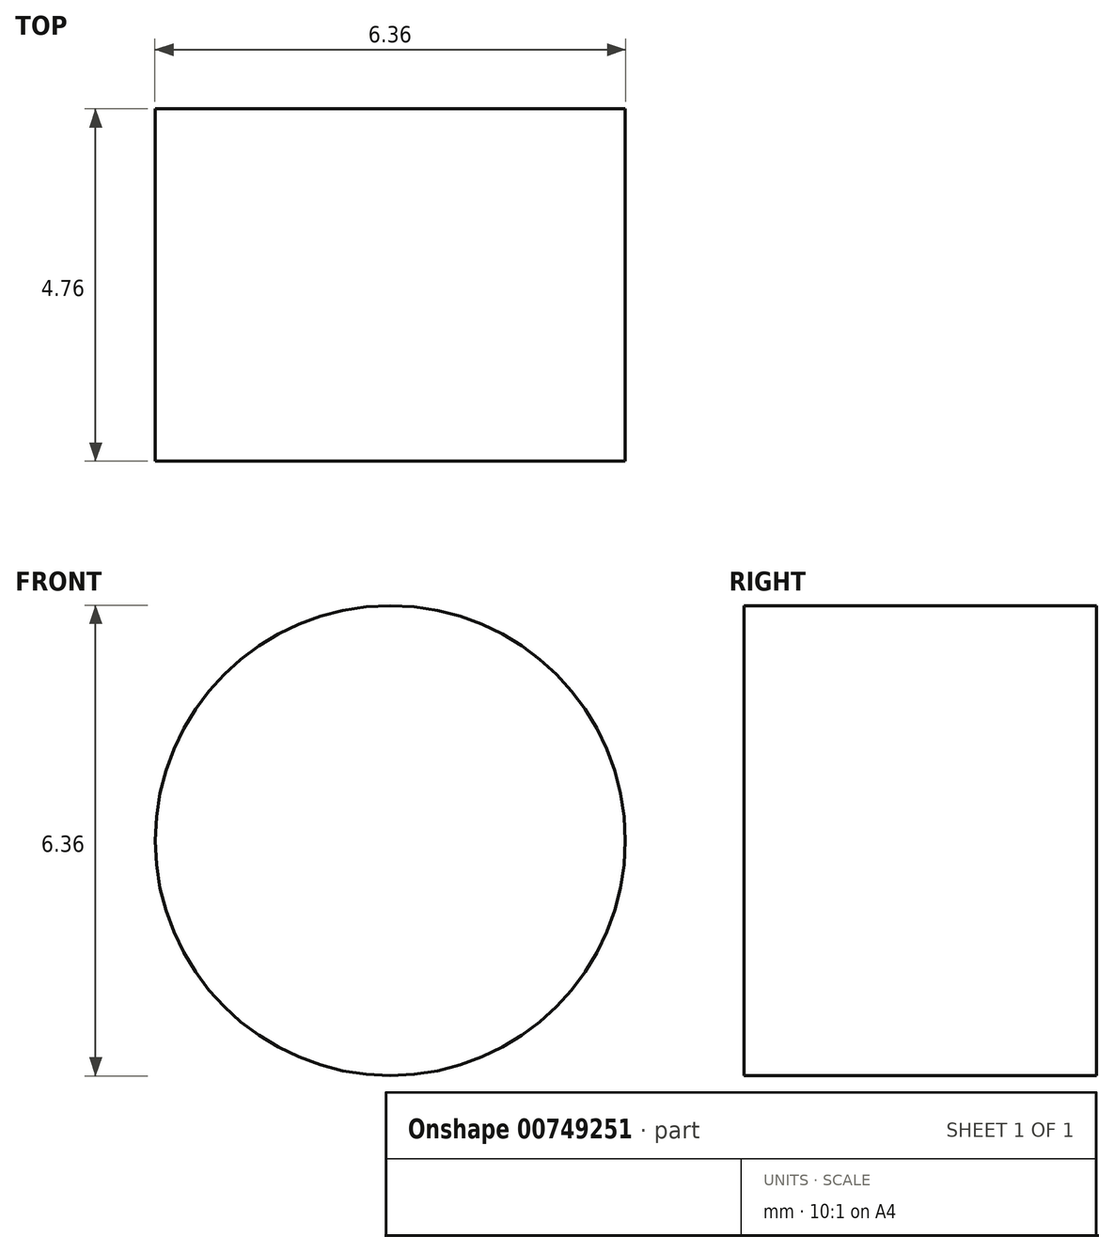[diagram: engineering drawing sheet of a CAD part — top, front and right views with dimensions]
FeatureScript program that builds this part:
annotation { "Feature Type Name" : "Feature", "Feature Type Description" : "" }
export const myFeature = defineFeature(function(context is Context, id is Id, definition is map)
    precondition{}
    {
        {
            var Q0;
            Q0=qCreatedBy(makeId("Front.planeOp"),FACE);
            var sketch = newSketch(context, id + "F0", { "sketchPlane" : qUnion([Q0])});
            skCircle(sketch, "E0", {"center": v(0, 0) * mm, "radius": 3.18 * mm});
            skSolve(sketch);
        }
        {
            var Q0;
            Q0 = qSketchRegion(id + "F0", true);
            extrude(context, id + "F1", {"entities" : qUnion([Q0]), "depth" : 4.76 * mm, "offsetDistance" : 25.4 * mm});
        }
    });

==

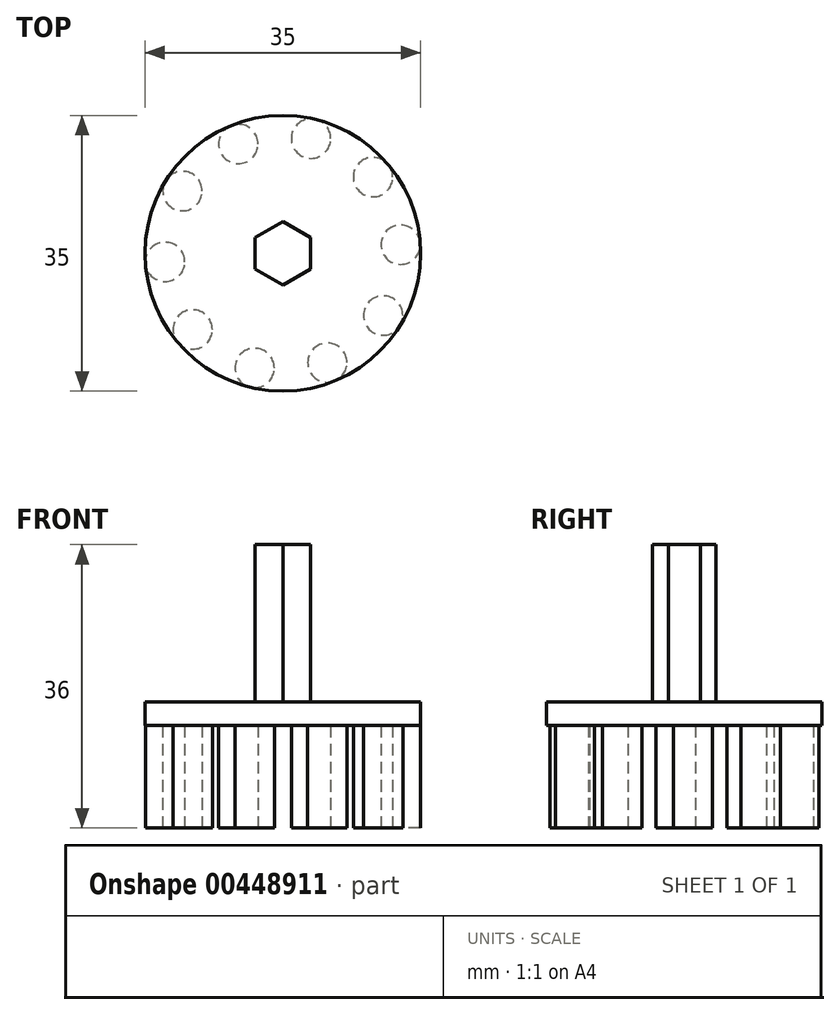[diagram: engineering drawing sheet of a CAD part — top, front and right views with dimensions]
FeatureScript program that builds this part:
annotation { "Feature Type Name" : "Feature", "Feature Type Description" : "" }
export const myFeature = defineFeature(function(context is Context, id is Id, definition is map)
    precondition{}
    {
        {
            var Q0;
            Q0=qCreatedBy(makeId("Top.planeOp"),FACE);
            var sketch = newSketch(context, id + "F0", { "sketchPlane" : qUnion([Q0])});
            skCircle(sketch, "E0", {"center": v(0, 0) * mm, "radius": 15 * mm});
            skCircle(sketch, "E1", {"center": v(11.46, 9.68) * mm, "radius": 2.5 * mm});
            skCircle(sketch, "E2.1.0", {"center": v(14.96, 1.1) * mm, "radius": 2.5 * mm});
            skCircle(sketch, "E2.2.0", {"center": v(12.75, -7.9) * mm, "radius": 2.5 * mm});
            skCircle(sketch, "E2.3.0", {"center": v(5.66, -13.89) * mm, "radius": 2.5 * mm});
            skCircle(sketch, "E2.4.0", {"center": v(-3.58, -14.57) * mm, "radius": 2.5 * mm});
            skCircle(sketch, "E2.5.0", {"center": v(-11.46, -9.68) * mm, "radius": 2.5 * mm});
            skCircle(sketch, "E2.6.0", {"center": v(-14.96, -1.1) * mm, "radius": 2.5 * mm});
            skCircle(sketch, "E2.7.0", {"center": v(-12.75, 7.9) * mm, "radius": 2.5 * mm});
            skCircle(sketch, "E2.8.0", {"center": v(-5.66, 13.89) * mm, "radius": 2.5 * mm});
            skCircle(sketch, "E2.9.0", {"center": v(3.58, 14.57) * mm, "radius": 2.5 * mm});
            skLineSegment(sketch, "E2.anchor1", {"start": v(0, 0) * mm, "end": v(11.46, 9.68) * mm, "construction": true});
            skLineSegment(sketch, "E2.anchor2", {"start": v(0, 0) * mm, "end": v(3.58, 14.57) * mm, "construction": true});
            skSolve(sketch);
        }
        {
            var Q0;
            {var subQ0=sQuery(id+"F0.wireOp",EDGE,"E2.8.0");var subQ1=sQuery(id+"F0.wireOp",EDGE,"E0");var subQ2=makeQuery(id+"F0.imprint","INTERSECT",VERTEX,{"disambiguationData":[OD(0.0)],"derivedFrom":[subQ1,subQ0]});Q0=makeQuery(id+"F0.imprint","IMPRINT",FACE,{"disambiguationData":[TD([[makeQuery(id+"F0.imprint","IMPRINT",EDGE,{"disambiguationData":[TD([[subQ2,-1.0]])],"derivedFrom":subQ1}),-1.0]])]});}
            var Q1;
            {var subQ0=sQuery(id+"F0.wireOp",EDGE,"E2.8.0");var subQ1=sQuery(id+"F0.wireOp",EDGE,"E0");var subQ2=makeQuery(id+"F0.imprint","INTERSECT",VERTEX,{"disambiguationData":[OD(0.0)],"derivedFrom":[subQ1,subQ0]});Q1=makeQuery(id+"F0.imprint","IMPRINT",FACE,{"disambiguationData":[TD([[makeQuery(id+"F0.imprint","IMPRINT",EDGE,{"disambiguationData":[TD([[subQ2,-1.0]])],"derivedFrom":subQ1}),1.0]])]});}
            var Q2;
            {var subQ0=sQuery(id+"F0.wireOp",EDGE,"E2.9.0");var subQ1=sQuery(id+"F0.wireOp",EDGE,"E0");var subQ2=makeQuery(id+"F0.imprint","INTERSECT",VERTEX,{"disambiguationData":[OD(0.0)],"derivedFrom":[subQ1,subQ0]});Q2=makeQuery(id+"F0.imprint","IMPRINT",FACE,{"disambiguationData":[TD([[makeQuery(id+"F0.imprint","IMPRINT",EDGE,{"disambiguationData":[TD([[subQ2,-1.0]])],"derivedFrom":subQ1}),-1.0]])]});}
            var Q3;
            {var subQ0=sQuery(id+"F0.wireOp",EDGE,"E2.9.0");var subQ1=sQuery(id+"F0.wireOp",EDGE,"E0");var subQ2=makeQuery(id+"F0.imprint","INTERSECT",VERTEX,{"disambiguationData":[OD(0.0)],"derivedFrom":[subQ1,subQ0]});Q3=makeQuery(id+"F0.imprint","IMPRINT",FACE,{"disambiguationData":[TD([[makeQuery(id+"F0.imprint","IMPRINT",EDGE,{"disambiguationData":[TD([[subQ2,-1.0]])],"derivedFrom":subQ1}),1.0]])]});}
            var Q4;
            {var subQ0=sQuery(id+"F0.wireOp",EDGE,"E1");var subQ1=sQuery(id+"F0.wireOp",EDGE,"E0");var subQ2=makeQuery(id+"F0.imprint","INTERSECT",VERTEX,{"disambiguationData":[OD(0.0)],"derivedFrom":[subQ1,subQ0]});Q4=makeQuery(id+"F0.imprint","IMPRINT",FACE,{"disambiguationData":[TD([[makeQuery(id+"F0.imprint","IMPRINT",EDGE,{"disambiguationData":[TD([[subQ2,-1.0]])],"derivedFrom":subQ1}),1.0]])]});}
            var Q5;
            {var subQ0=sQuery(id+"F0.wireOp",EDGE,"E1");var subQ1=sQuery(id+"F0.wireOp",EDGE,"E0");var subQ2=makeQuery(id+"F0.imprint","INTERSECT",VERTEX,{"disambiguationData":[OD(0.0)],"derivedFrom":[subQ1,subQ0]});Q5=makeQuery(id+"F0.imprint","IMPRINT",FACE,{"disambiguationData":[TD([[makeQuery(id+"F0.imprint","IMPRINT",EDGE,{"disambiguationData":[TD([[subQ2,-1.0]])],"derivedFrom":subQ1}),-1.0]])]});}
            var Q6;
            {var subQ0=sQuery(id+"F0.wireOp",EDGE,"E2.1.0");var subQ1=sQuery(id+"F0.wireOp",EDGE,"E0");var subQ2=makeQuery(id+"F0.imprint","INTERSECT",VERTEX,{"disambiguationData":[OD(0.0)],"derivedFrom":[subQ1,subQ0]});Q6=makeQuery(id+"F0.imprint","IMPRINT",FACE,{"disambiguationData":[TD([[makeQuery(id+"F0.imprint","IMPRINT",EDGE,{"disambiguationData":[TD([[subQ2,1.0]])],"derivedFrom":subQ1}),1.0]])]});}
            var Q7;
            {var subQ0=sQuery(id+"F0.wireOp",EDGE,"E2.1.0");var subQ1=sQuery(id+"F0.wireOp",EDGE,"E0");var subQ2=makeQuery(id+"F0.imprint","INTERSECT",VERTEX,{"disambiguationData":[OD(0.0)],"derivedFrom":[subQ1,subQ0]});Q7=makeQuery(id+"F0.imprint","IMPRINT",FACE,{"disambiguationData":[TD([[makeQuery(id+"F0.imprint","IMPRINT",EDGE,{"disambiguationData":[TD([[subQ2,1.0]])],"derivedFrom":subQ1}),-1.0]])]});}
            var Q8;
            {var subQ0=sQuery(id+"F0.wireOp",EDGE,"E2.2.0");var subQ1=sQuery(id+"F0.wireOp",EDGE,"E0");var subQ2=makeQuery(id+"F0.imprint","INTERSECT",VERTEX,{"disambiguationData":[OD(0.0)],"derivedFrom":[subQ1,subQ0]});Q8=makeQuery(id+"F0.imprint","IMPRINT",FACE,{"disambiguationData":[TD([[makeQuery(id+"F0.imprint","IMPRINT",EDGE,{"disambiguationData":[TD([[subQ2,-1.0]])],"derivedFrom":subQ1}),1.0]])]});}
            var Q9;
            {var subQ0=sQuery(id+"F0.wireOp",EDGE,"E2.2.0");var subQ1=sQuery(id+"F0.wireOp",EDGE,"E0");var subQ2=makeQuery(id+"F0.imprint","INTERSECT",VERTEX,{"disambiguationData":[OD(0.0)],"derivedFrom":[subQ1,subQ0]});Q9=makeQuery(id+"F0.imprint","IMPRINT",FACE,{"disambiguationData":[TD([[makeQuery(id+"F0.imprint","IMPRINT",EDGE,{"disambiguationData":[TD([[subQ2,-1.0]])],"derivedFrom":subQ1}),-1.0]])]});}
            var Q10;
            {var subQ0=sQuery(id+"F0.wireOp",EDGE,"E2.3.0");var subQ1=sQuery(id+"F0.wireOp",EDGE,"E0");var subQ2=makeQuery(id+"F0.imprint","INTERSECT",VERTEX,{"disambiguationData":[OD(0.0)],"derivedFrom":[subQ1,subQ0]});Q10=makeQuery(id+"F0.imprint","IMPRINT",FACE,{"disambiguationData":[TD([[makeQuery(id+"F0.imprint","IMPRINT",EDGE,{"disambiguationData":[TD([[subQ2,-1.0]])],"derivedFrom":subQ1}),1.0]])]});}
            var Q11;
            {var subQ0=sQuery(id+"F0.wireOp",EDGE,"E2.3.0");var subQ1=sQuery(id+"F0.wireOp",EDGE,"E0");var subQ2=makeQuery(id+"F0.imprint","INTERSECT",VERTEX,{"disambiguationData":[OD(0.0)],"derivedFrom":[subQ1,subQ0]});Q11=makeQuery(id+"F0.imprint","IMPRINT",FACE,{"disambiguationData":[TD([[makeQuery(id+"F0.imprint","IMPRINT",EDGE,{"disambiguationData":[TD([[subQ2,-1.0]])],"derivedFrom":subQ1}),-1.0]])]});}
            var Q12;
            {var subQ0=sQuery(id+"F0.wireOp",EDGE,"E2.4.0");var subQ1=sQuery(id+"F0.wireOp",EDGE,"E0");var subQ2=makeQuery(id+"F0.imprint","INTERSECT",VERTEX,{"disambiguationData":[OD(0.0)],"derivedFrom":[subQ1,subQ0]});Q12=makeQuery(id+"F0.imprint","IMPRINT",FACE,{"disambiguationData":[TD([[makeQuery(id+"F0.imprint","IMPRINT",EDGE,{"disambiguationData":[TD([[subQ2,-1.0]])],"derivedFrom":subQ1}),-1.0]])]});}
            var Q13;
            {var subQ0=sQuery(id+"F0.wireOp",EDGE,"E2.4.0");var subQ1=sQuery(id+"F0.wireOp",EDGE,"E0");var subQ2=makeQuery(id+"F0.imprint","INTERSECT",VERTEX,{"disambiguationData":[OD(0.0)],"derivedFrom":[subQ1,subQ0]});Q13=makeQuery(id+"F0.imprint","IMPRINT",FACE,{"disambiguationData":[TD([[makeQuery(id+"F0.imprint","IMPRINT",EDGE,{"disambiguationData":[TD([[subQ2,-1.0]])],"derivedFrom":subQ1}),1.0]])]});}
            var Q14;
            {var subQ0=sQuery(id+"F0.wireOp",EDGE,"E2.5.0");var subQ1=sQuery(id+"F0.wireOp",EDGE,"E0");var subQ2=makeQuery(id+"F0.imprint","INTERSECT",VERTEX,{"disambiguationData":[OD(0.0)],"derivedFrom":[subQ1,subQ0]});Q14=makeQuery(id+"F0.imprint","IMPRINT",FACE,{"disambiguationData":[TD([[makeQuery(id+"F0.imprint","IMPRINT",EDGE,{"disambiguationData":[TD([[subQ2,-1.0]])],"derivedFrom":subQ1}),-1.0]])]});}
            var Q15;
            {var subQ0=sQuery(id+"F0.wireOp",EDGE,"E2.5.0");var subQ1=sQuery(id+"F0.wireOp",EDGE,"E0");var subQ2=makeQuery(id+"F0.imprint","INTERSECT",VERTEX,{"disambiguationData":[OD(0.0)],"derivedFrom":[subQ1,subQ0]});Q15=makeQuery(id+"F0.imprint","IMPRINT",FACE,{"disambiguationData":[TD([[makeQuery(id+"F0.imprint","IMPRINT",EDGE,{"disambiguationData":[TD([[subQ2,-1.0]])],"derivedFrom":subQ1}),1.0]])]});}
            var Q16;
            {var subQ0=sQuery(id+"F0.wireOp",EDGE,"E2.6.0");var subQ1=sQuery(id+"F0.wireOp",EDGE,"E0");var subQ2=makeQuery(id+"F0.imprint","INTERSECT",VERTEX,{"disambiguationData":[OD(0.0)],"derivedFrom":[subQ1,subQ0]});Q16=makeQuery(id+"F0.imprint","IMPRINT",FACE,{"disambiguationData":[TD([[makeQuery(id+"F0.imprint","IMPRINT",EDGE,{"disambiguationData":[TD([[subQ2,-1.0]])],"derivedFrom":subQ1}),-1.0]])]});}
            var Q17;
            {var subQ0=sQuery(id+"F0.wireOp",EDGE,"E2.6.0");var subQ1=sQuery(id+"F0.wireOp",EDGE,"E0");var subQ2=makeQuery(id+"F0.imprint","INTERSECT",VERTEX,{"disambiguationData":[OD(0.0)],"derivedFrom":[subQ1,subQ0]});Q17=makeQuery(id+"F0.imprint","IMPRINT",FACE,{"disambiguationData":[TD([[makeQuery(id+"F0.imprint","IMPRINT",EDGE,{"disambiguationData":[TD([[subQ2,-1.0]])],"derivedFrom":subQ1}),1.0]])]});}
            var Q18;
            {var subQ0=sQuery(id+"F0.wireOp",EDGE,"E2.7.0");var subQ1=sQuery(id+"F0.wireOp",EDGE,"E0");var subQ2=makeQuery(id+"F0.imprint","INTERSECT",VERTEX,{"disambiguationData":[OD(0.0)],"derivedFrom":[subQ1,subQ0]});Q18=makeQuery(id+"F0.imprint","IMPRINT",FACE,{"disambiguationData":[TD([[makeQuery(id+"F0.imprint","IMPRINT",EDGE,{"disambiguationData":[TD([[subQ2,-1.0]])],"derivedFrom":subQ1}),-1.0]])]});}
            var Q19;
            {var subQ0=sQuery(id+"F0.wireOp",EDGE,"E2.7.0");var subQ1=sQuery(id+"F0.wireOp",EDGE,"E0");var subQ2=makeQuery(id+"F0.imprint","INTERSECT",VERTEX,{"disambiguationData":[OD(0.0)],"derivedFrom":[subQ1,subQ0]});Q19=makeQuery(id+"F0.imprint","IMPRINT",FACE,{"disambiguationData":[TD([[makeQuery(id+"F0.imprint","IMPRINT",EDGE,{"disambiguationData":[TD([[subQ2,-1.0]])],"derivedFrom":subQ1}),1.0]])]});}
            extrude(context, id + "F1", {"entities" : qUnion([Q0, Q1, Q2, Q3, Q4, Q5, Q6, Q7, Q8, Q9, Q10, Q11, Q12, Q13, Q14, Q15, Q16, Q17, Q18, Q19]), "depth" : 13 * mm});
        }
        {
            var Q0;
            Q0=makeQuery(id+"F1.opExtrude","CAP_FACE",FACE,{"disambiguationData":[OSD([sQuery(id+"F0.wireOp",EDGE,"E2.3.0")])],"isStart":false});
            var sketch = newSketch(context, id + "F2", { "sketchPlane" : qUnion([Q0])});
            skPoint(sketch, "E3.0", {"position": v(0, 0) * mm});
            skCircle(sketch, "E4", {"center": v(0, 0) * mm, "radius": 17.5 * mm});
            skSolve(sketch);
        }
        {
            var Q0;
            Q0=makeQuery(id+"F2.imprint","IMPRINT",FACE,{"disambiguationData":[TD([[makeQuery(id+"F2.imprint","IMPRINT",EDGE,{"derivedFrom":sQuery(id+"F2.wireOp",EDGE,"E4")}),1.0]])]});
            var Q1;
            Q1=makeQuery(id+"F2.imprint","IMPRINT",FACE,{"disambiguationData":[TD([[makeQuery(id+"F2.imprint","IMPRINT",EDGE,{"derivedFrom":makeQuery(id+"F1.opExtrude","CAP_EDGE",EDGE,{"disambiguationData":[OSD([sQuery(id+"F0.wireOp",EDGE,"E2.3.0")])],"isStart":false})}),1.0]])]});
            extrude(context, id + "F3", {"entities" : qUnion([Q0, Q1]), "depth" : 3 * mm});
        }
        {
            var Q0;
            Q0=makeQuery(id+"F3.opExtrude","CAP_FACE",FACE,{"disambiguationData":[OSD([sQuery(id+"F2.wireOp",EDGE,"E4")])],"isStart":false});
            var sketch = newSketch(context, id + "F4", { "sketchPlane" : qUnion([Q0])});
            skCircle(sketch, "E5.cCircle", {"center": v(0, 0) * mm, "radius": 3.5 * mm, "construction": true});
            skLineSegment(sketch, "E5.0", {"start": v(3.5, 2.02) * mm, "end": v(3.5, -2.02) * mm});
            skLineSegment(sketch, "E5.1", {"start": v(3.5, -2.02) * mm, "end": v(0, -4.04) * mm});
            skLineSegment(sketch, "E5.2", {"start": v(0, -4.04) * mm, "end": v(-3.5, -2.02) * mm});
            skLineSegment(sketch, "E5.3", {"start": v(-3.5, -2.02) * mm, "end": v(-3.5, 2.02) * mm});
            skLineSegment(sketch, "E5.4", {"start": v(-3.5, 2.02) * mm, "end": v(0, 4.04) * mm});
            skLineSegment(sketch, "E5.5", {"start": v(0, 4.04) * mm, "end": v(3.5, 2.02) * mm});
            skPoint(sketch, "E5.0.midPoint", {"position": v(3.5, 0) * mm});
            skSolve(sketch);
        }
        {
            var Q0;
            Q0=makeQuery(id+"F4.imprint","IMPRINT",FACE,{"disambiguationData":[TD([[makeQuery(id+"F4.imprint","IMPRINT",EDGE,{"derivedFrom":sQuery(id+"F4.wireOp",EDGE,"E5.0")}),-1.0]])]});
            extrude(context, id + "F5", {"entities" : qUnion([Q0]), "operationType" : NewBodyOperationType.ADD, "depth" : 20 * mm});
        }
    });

▶ [REQUEST]:
Tally the lines in the listing above that contain the string "position", and reply with only the number.

▶ [FINAL RESULT]:
2